The Thinking Process
The assistant's reasoning in the messages leading up to <msg id=2520> shows a methodical approach to solving the compatibility problem. After installing Speculators and verifying that imports work at the Python level, the assistant recognized that import-time success doesn't guarantee runtime success. The monkey-patching in custom_worker.py and the configuration initialization in vllm_hidden_states_generator.py could fail if vLLM's internal APIs changed.
The assistant's thought process was: "Let me check if we can use vLLM offline LLM with the worker extension. We don't need the server running simultaneously. We stop the server, run data generation, then restart. Or even better — let me check if we can add a custom endpoint to the running server that returns hidden states. Actually, the cleanest approach: Write a script that uses vLLM's offline LLM class with the speculators worker extension. This is exactly what the speculators data_generation_offline.py does. Let me just read that script and adapt it for our model."

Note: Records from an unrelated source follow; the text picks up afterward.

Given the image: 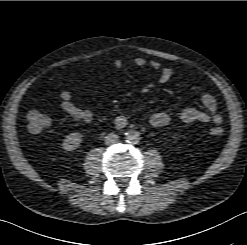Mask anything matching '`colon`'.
<instances>
[{
	"mask_svg": "<svg viewBox=\"0 0 247 245\" xmlns=\"http://www.w3.org/2000/svg\"><path fill=\"white\" fill-rule=\"evenodd\" d=\"M28 129L33 134L42 132L49 125L48 117L38 110H30L27 114ZM213 135H221L223 133L222 126H214L211 128Z\"/></svg>",
	"mask_w": 247,
	"mask_h": 245,
	"instance_id": "colon-1",
	"label": "colon"
}]
</instances>
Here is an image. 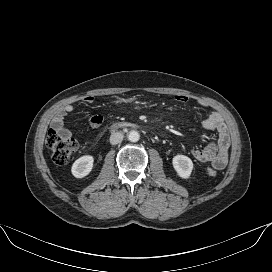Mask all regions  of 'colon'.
<instances>
[{
    "label": "colon",
    "mask_w": 272,
    "mask_h": 272,
    "mask_svg": "<svg viewBox=\"0 0 272 272\" xmlns=\"http://www.w3.org/2000/svg\"><path fill=\"white\" fill-rule=\"evenodd\" d=\"M46 144L52 152V159L57 165H64L69 162L77 149L76 141L71 137H66L50 129L46 138ZM207 174L211 177L216 176L214 168H207Z\"/></svg>",
    "instance_id": "colon-1"
}]
</instances>
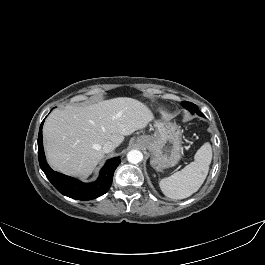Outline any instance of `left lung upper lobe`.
<instances>
[{"instance_id": "5c2ea615", "label": "left lung upper lobe", "mask_w": 265, "mask_h": 265, "mask_svg": "<svg viewBox=\"0 0 265 265\" xmlns=\"http://www.w3.org/2000/svg\"><path fill=\"white\" fill-rule=\"evenodd\" d=\"M181 105H182L183 107H186V109H188L191 113L196 112L198 115H201V114H202V113L198 110V107H197L195 104L191 103V102L183 101V102L181 103Z\"/></svg>"}]
</instances>
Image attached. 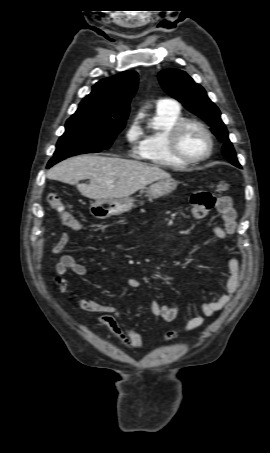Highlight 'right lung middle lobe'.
<instances>
[{"label": "right lung middle lobe", "instance_id": "obj_1", "mask_svg": "<svg viewBox=\"0 0 270 453\" xmlns=\"http://www.w3.org/2000/svg\"><path fill=\"white\" fill-rule=\"evenodd\" d=\"M125 123H116L92 116L71 117L65 133L59 138L48 168L73 155L100 152L109 148Z\"/></svg>", "mask_w": 270, "mask_h": 453}]
</instances>
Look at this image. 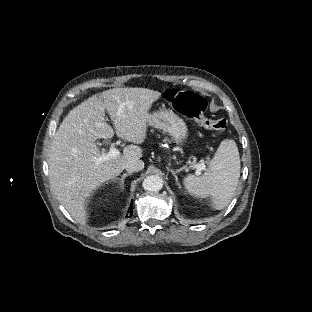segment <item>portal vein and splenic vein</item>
<instances>
[{
    "label": "portal vein and splenic vein",
    "mask_w": 312,
    "mask_h": 312,
    "mask_svg": "<svg viewBox=\"0 0 312 312\" xmlns=\"http://www.w3.org/2000/svg\"><path fill=\"white\" fill-rule=\"evenodd\" d=\"M119 155H120V151L114 147H111L108 153H104L100 155L99 157H93V161H94L95 166H99L100 164L109 160L110 158H116ZM193 167L196 168V174H200V172L204 170L206 166L204 162H201V163L195 164Z\"/></svg>",
    "instance_id": "1"
}]
</instances>
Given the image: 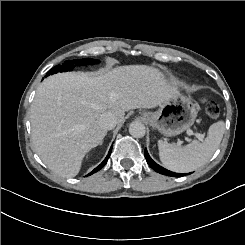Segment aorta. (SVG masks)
I'll return each mask as SVG.
<instances>
[{"instance_id":"1","label":"aorta","mask_w":245,"mask_h":245,"mask_svg":"<svg viewBox=\"0 0 245 245\" xmlns=\"http://www.w3.org/2000/svg\"><path fill=\"white\" fill-rule=\"evenodd\" d=\"M129 133L135 138H142L146 133V128L143 123L133 121L129 126Z\"/></svg>"}]
</instances>
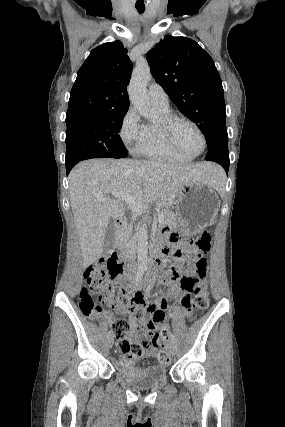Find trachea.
<instances>
[{"instance_id": "3493384b", "label": "trachea", "mask_w": 285, "mask_h": 427, "mask_svg": "<svg viewBox=\"0 0 285 427\" xmlns=\"http://www.w3.org/2000/svg\"><path fill=\"white\" fill-rule=\"evenodd\" d=\"M137 11L142 14L145 11V7H136Z\"/></svg>"}]
</instances>
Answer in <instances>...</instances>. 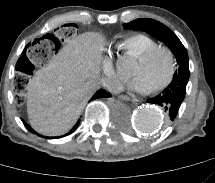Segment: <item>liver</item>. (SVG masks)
<instances>
[{
  "mask_svg": "<svg viewBox=\"0 0 215 183\" xmlns=\"http://www.w3.org/2000/svg\"><path fill=\"white\" fill-rule=\"evenodd\" d=\"M104 38L93 32L69 41L27 86L32 128L47 136L69 131L98 88Z\"/></svg>",
  "mask_w": 215,
  "mask_h": 183,
  "instance_id": "1",
  "label": "liver"
}]
</instances>
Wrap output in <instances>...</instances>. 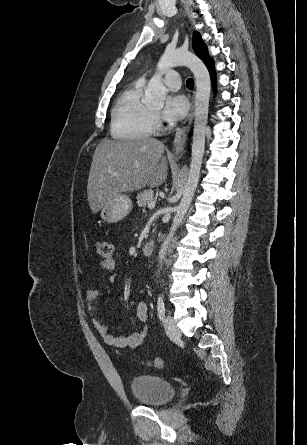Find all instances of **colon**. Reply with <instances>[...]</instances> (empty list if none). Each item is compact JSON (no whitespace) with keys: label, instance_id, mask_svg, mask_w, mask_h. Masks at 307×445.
<instances>
[{"label":"colon","instance_id":"obj_1","mask_svg":"<svg viewBox=\"0 0 307 445\" xmlns=\"http://www.w3.org/2000/svg\"><path fill=\"white\" fill-rule=\"evenodd\" d=\"M97 253L100 257L103 259H109L112 258L113 254V244L110 241L107 240H99L95 243ZM142 364L156 368V369H162L164 366V362L161 358H153L150 360L142 361Z\"/></svg>","mask_w":307,"mask_h":445}]
</instances>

This reasoning chain shows the assistant weighing options, rejecting the more complex approaches (custom server endpoint, standalone Transformers loading), and converging on the simplest adaptation path: using Speculators' existing code but understanding it well enough to fix any v0.16 incompatibilities.
The Broader Significance
This message, while seemingly minor, represents a critical transition in the session. The assistant had spent hours profiling, researching, and experimenting. Now it was time to build. Reading the source code was the first concrete step toward implementation — understanding the exact mechanism before modifying it.
The file revealed something important: Speculators' data generation depends on specific vLLM configuration classes. If v0.16 changed SchedulerConfig (which it did — v0.16 introduced VllmConfig as a wrapper), the data generation would fail. The assistant would need to patch the imports and initialization logic.
This reading session also demonstrated a key principle of the assistant's methodology: never trust documentation when source code is available. Rather than relying on Speculators' README or API docs, the assistant went straight to the implementation to understand the exact dependencies and mechanisms.
Conclusion
Message <msg id=2520> captures the moment when the assistant moved from research to implementation in building an EAGLE-3 training pipeline for Kimi-K2.5. Reading the vllm_hidden_states_generator.py file was not a passive act — it was a deliberate, strategic decision to understand the exact API surface that would need to be adapted for vLLM 0.16 compatibility. The assistant's methodical approach — research both frameworks, install the chosen one, verify imports, read source code, then implement — reflects a disciplined engineering practice that would prove essential when the inevitable API mismatches were discovered in subsequent messages. This single cat command, executed over SSH, was the foundation upon which the entire EAGLE-3 training pipeline would be built.